You can disable the role to have access to ecr, ssm or S3 bucket. In case of S3 bucket (if disabled), the bucket will also not get created. Following changes will disable ECR and S3 bucket but SSM will be kept enabled

    iam_role:
        assume_role_arns:
            - arn:aws:iam::416964291864:role/tfy-ctl-euwe1-production-truefoundry-deps
        ecr:
            enabled: false
        enabled: true
        role_enable_override: false
        role_override_name: ""
        s3:
            bucket_enable_override: false
            bucket_override_name: ""
            enabled: false
        ssm:
            enabled: true

Moreover for S3 bucket, a default name will be given which can be overriden using the following parameters in the aws.iam_role.s3 section

s3:
  bucket_enable_override: true
  bucket_override_name: "<your-preferred-bucket-name>"
  enabled: true

You can entirely disable creation of the IAM role by keeping aws.iam_role.enabled as false.

Applying tags

There is a common requirement amongst customers to tag all the resources created by truefoundry and for this a section of tags: {} is given to apply key-value pairs on all the resources deployed by TrueFoundry. An example of this section

tags:
  Owner: TrueFoundry
  Email: [email protected]
  Purpose: LLM
  Risk: Low

Running the config file

  1. Run the config file by
    ocli infra create --file tfy-config.yaml

Post cluster-creation steps

Saving the output

The above process generates some output which are helpful for deployment of some applications.
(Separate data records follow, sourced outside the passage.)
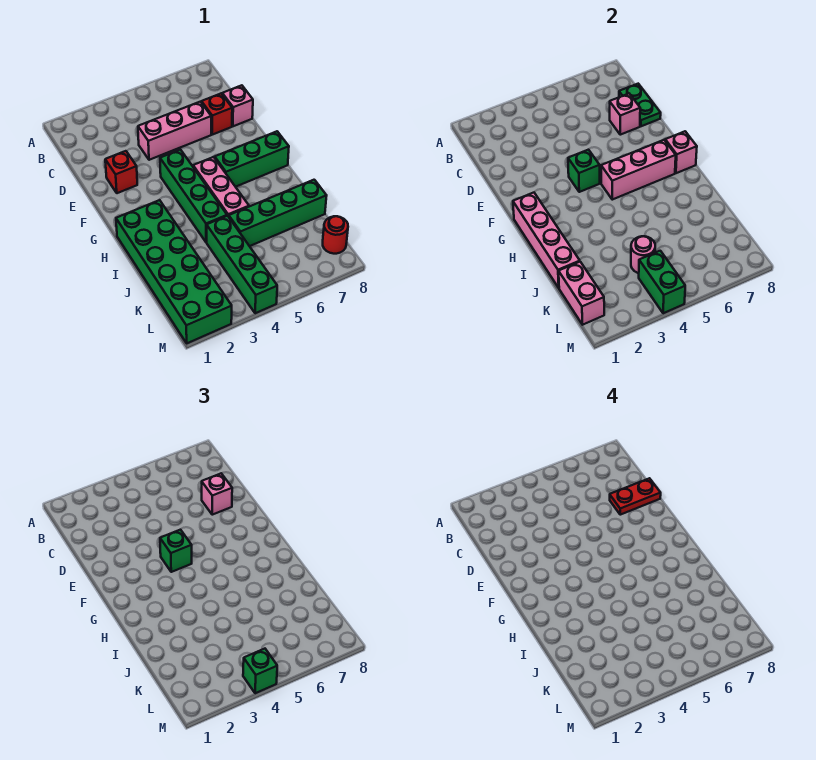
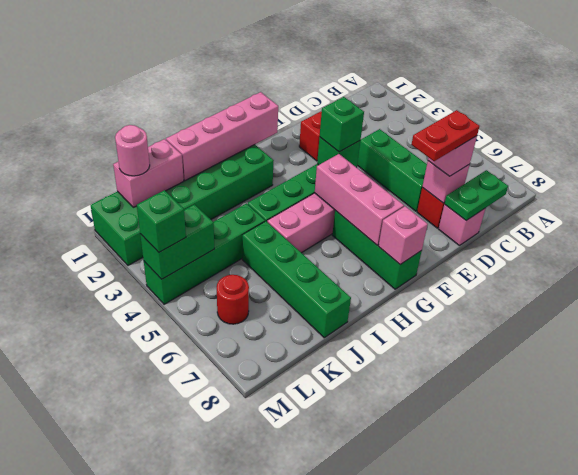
pink brick D4:D6 level 1 -> green brick D4:D6 level 1
red plate D7:D8 level 4 -> red plate D7:E7 level 4
pink round brick K4 level 2 -> pink round brick L1 level 3
red round brick L8 level 1 -> red round brick L6 level 1

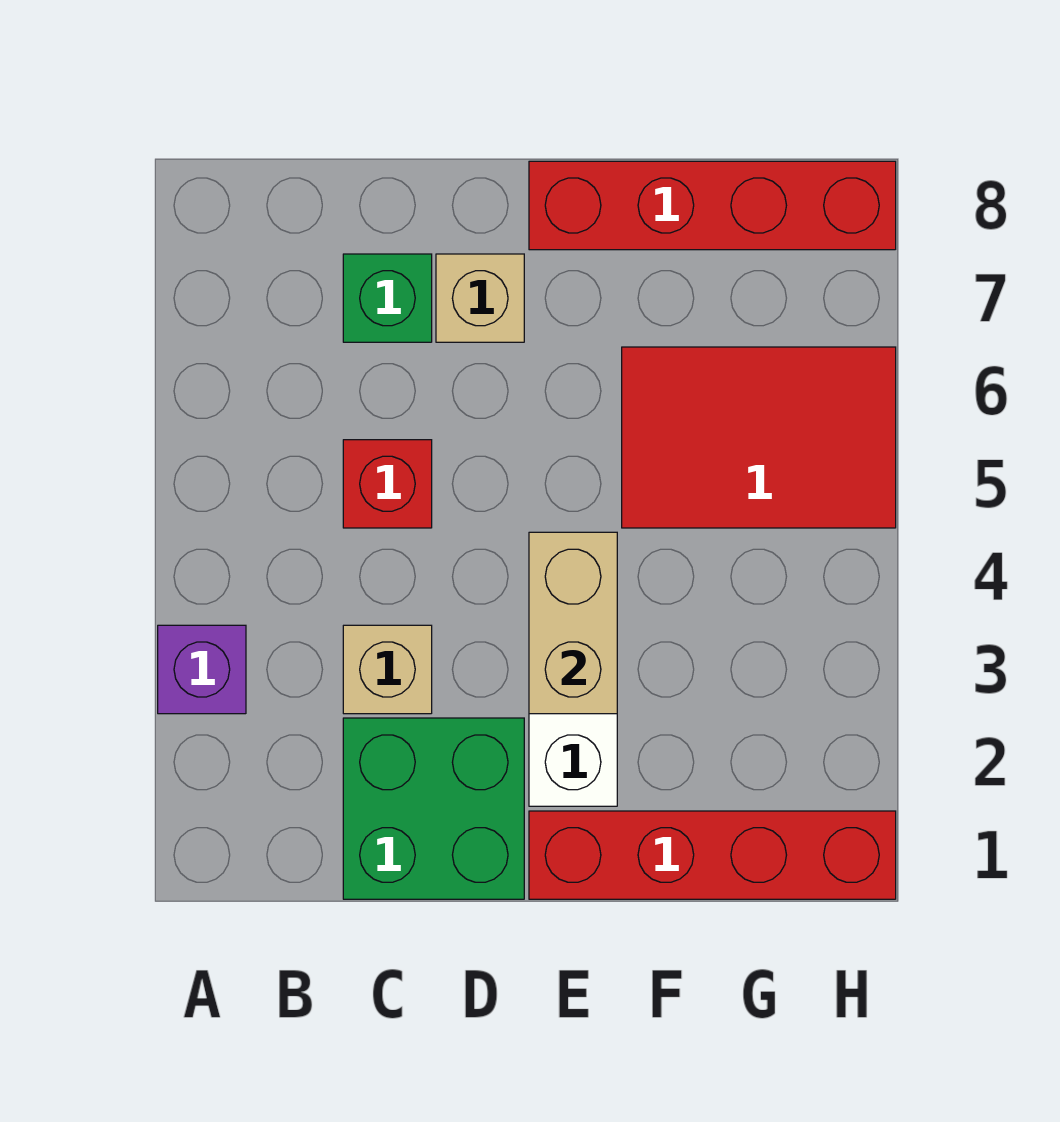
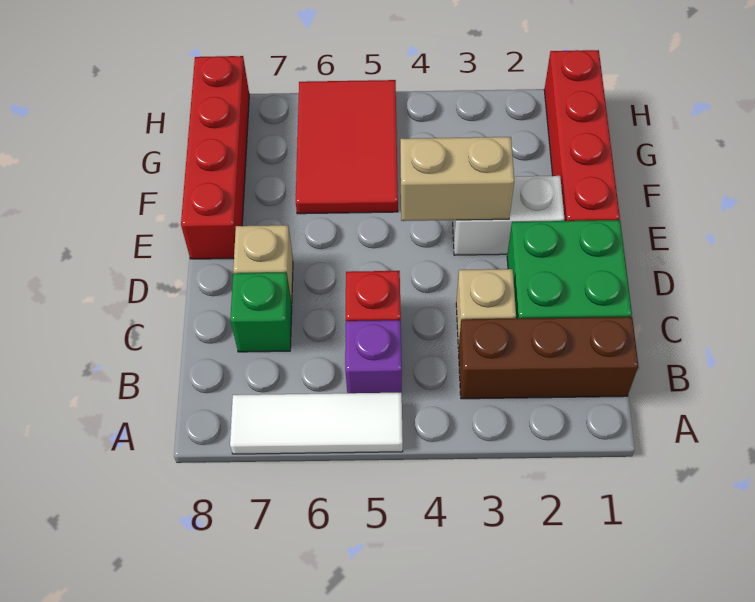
purple brick A3 level 1 -> purple brick B5 level 1
none -> white tile A5:A7 level 1
none -> brown brick B1:B3 level 1

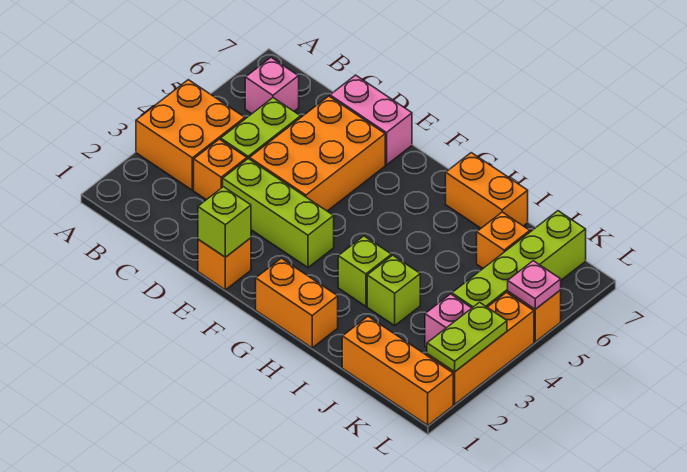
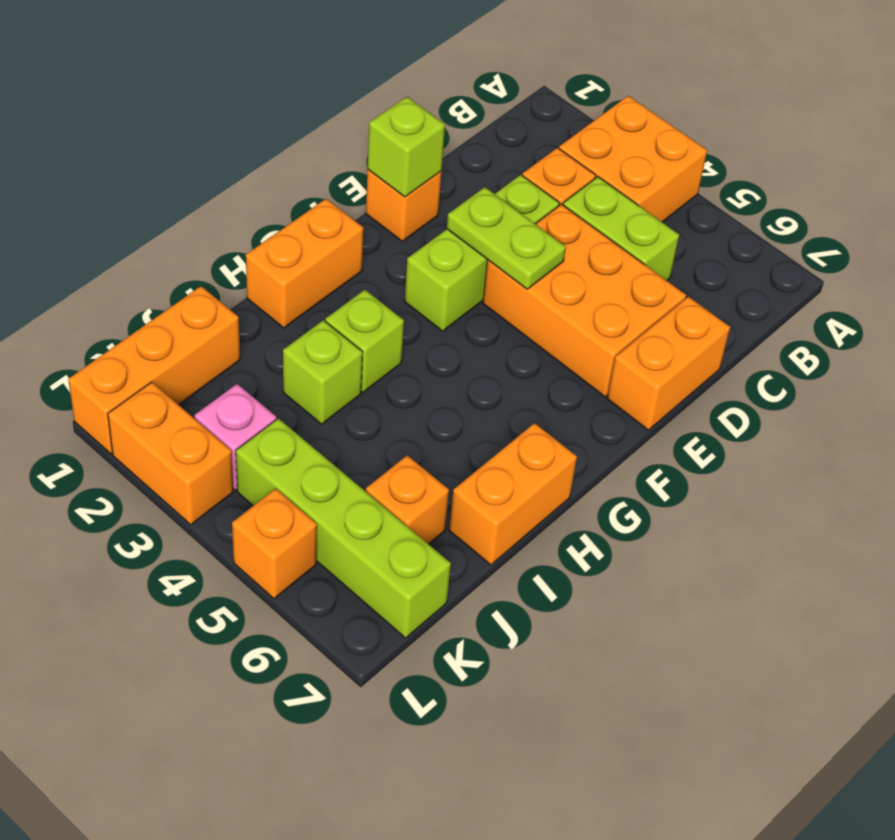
pink brick B6 level 1 -> none
pink brick D7:E7 level 1 -> orange brick D7:E7 level 1
orange brick L2:L4 level 1 -> orange brick L2:L3 level 1
lime plate L2:L3 level 2 -> lime plate E3:E4 level 2
pink plate L5 level 2 -> none

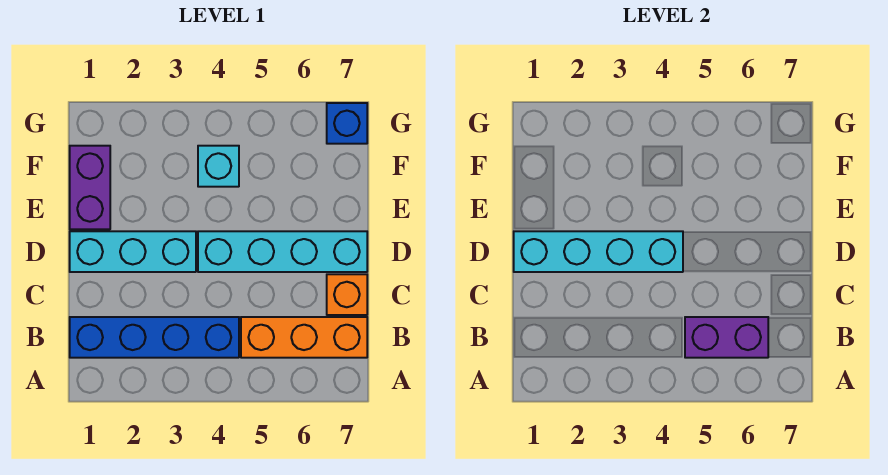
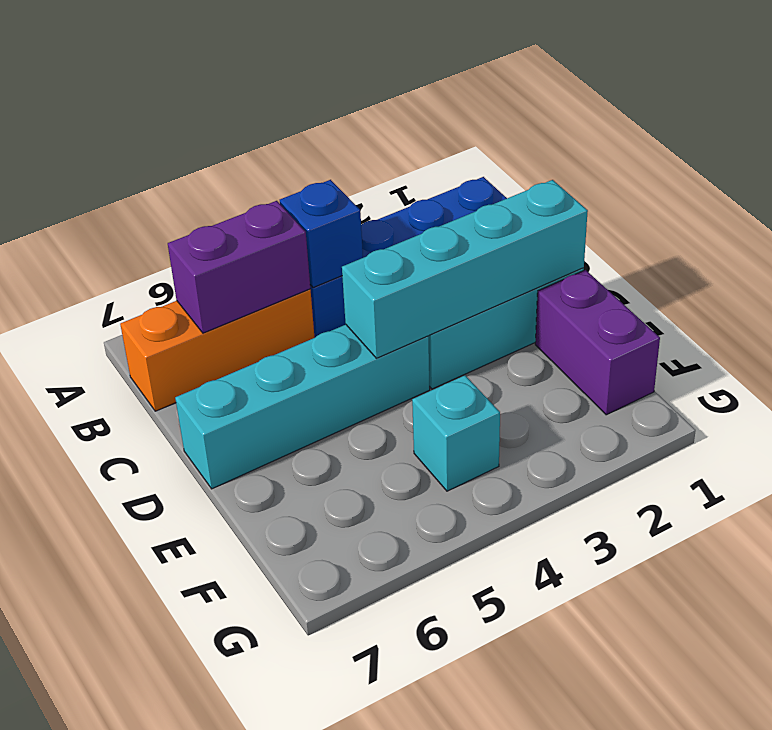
orange brick C7 level 1 -> none
blue brick G7 level 1 -> blue brick B4 level 2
For this save the output in some file

ocli infra output --file tfy-config.yaml > output.txt

Downloading the kubeconfig file

  1. The CLI downloads kubectl if it is not present by default. We need to use the aws CLI to download the kubectl
    export AWS_REGION=""
    export CLUSTER_NAME=""
    export AWS_PROFILE=""
  2. Download the kubeconfig file
    aws eks --region $AWS_REGION update-kubeconfig --name $CLUSTER_NAME --profile $AWS_PROFILE

Connecting the cluster to the platform

Once your cluster is created we need to run a second step to install the truefoundry-agent which will connect the cluster to the control plane.

  1. If you haven't registered for TrueFoundry yet, follow along the doc to register your company.
  2. Once you have logged head over to Bring Your Own Cluster section to add the cluster details.
  3. Copy the bash script given in the tab and execute the script. This part will be replaced by ocli script soon.